Oreophryne notata
- Conservation status: Least Concern (IUCN 3.1)

Scientific classification
- Kingdom: Animalia
- Phylum: Chordata
- Class: Amphibia
- Order: Anura
- Family: Microhylidae
- Genus: Oreophryne
- Species: O. notata
- Binomial name: Oreophryne notata Zweifel, 2003

= Oreophryne notata =

- Authority: Zweifel, 2003
- Conservation status: LC

Species of amphibian

Oreophryne notata is a species of frog in the family Microhylidae. It is endemic to Papua New Guinea and known from two localities, Ialibu, its type locality in the Southern Highlands Province, and Tabubil in the Western Province. It might occur more widely. The specific name notata is from Latin nota meaning a "mark" or "letter" and refers to the diagnostic U-like pattern on the lores.

==Description==
Males grow to 19 mm and females to 21 mm in snout–vent length. The snout is almost truncate in dorsal view but vertical, slightly
rounded in profile. The tympanum is small and indistinct, but the eyes are comparatively large. The fingers and toes have no webbing but bear well-developed
terminal disks. The dorsum has gray-brown or tan ground color and shows only faint markings. The facial region is slightly darker than the dorsal ground color and has a characteristic, inverted U-shaped white mark just anterior to the eye. The hind legs have a reddish tint. The ventral surfaces are pale translucent gray with lighter flecks.

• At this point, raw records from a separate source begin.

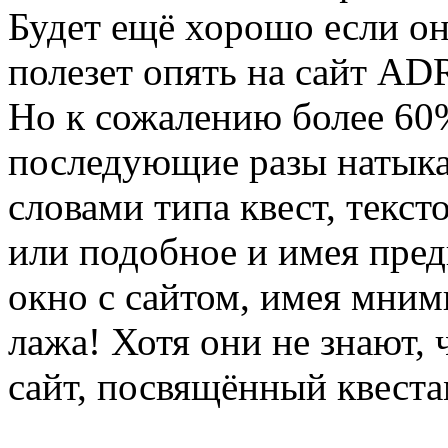
Будет ещё хорошо если он 
полезет опять на сайт AD
Но к сожалению более 60%
последующие разы натыка
словами типа квест, текстов
или подобное и имея пре
окно с сайтом, имея мнимы
лажа! Хотя они не знают, 
сайт, посвящённый квеста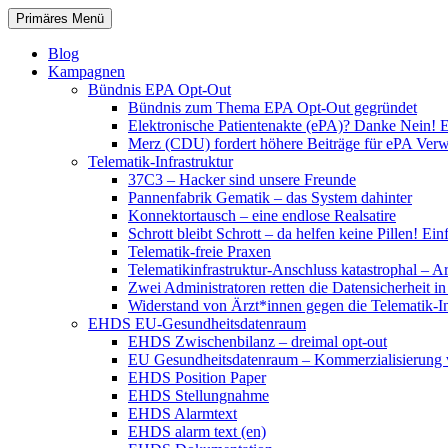
Zum
Suchen
Primäres Menü
Inhalt
patientenrechte-datenschutz.de
springen
Blog
Kampagnen
Bündnis EPA Opt-Out
Bündnis zum Thema EPA Opt-Out gegründet
Elektronische Patientenakte (ePA)? Danke Nein! E
Merz (CDU) fordert höhere Beiträge für ePA Ver
Telematik-Infrastruktur
37C3 – Hacker sind unsere Freunde
Pannenfabrik Gematik – das System dahinter
Konnektortausch – eine endlose Realsatire
Schrott bleibt Schrott – da helfen keine Pillen! 
Telematik-freie Praxen
Telematikinfrastruktur-Anschluss katastrophal – A
Zwei Administratoren retten die Datensicherheit i
Widerstand von Ärzt*innen gegen die Telematik-Inf
EHDS EU-Gesundheitsdatenraum
EHDS Zwischenbilanz – dreimal opt-out
EU Gesundheitsdatenraum – Kommerzialisierung 
EHDS Position Paper
EHDS Stellungnahme
EHDS Alarmtext
EHDS alarm text (en)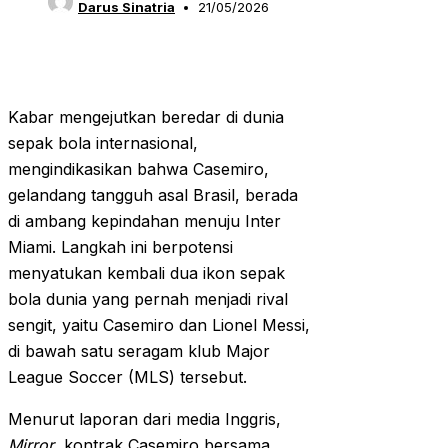
Darus Sinatria
21/05/2026
Kabar mengejutkan beredar di dunia
sepak bola internasional,
mengindikasikan bahwa Casemiro,
gelandang tangguh asal Brasil, berada
di ambang kepindahan menuju Inter
Miami. Langkah ini berpotensi
menyatukan kembali dua ikon sepak
bola dunia yang pernah menjadi rival
sengit, yaitu Casemiro dan Lionel Messi,
di bawah satu seragam klub Major
League Soccer (MLS) tersebut.
Menurut laporan dari media Inggris,
Mirror
, kontrak Casemiro bersama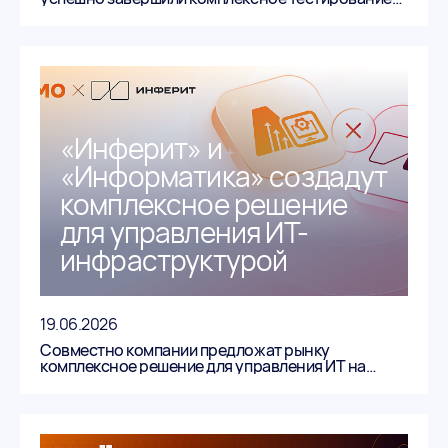
операционной системы «АльтерОС» с
графическим редактором «АСМОграф».
«Инферит» и
«Информатика» создадут
комплексное решение
для управления ИТ-
инфраструктурой
19.06.2026
Совместно компании предложат рынку
комплексное решение для управления ИТ на
основе продуктов «Инферит ИТМен» и «АСМО-
ВТиПО».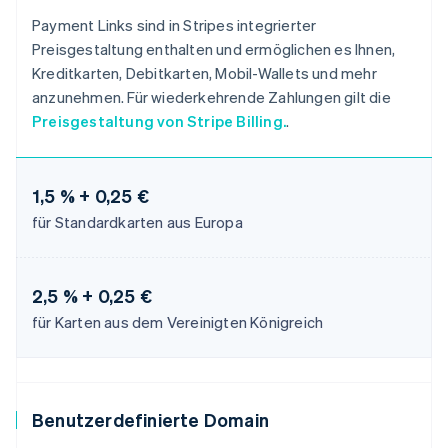
Payment Links sind in Stripes integrierter
Preisgestaltung enthalten und ermöglichen es Ihnen,
Kreditkarten, Debitkarten, Mobil-Wallets und mehr
anzunehmen. Für wiederkehrende Zahlungen gilt die
Preisgestaltung von Stripe Billing.
.
1,5 % + 0,25 €
für Standardkarten aus Europa
2,5 % + 0,25 €
für Karten aus dem Vereinigten Königreich
Benutzerdefinierte Domain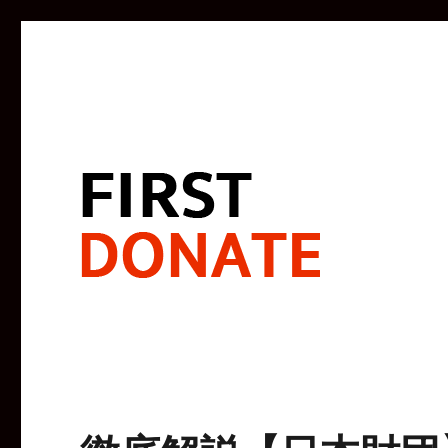
寄付で闘う。未来をよくする。
FIRST DONATE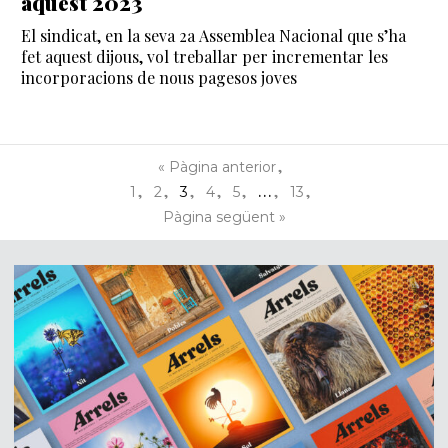
aquest 2023
El sindicat, en la seva 2a Assemblea Nacional que s’ha
fet aquest dijous, vol treballar per incrementar les
incorporacions de nous pagesos joves
Anar
«
Pàgina anterior
a
Interim
…
Pàgina
Pàgina
Pàgina
Pàgina
Pàgina
Pàgina
1
2
3
4
5
13
pages
Anar
Pàgina següent »
omitted
a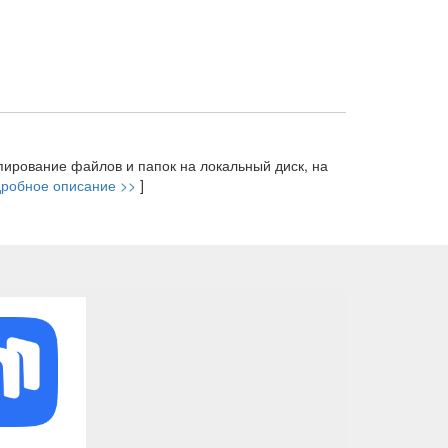
пирование файлов и папок на локальный диск, на
робное описание >>
]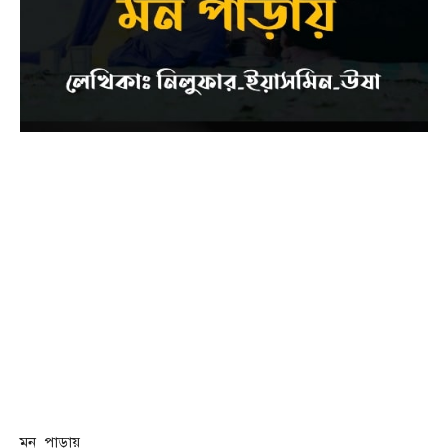
মন_পাড়ায়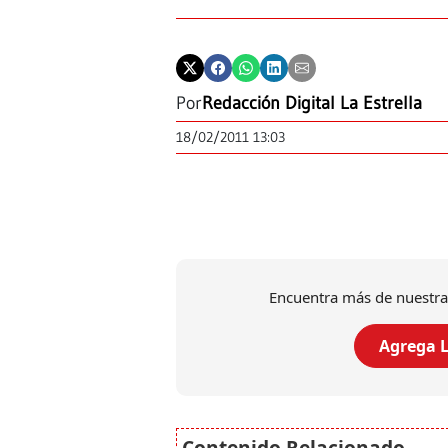
Por
Redacción Digital La Estrella
18/02/2011 13:03
Encuentra más de nuestra
Agrega L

The male advertisement call is a series of peeping notes with dominant frequency of 3500–3600 Hz. Development is presumably direct, without free-living tadpole stage, as in other members of this genus.

==Habitat and conservation==
Oreophryne notata is known from tropical rainforests at elevations of 550–1920 m above sea level. They occur on vegetation above the ground, in shrubs and trees such as Pandanus. Males call at night. The threats to this little known species are not known. It is not known to occur in any protected area.